• [The task]:
Print word for word the records from the line containing "Als Gastgeber am" through the end.

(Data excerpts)
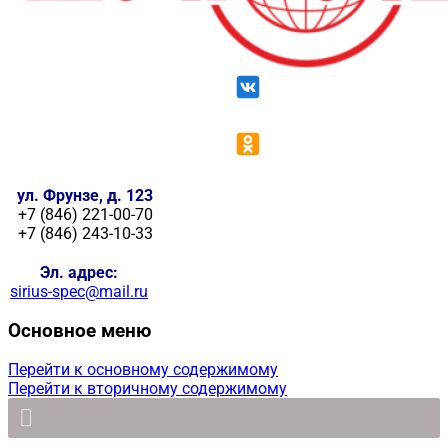
ул. Фрунзе, д. 123
+7 (846) 221-00-70
+7 (846) 243-10-33
Эл. адрес:
sirius-spec@mail.ru
Основное меню
Перейти к основному содержимому
Перейти к вторичному содержимому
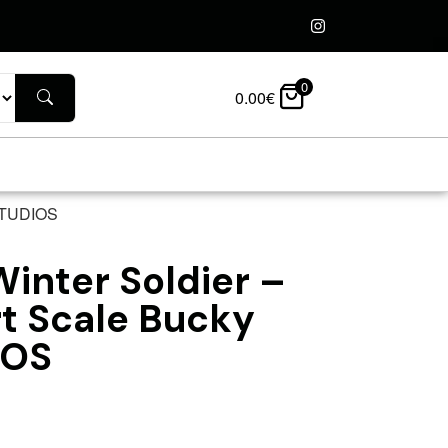
0
0.00
€
 STUDIOS
inter Soldier –
rt Scale Bucky
IOS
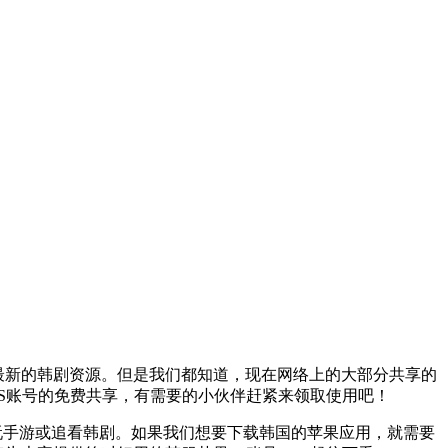
取最新的韩剧资源。但是我们都知道，现在网络上的大部分共享的
OS账号的免费共享，有需要的小伙伴赶紧来领取使用吧！
家玩手游或追看韩剧。如果我们想要下载韩国的苹果应用，就需要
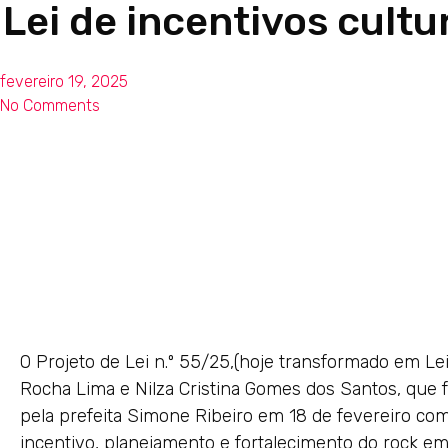
Lei de incentivos cult
fevereiro 19, 2025
No Comments
O Projeto de Lei n.º 55/25,(hoje transformado em L
Rocha Lima e Nilza Cristina Gomes dos Santos, que 
pela prefeita Simone Ribeiro em 18 de fevereiro com
incentivo, planejamento e fortalecimento do rock e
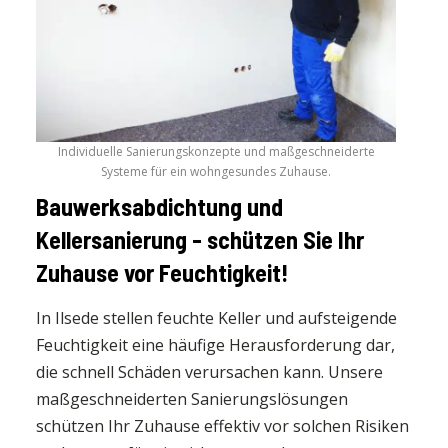
Individuelle Sanierungskonzepte und maßgeschneiderte
Systeme für ein wohngesundes Zuhause.
Bauwerksabdichtung und
Kellersanierung - schützen Sie Ihr
Zuhause vor Feuchtigkeit!
In Ilsede stellen feuchte Keller und aufsteigende
Feuchtigkeit eine häufige Herausforderung dar,
die schnell Schäden verursachen kann. Unsere
maßgeschneiderten Sanierungslösungen
schützen Ihr Zuhause effektiv vor solchen Risiken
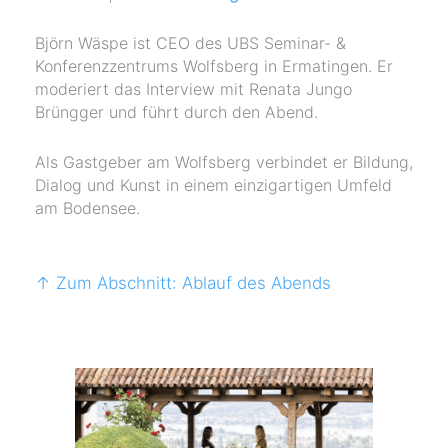
Björn Wäspe ist CEO des UBS Seminar- &
Konferenzzentrums Wolfsberg in Ermatingen. Er
moderiert das Interview mit Renata Jungo
Brüngger und führt durch den Abend.
Als Gastgeber am Wolfsberg verbindet er Bildung,
Dialog und Kunst in einem einzigartigen Umfeld
am Bodensee.
↑ Zum Abschnitt: Ablauf des Abends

• [Completed exercise]:
Als Gastgeber am Wolfsberg verbindet er Bildung,
Dialog und Kunst in einem einzigartigen Umfeld
am Bodensee.
↑ Zum Abschnitt: Ablauf des Abends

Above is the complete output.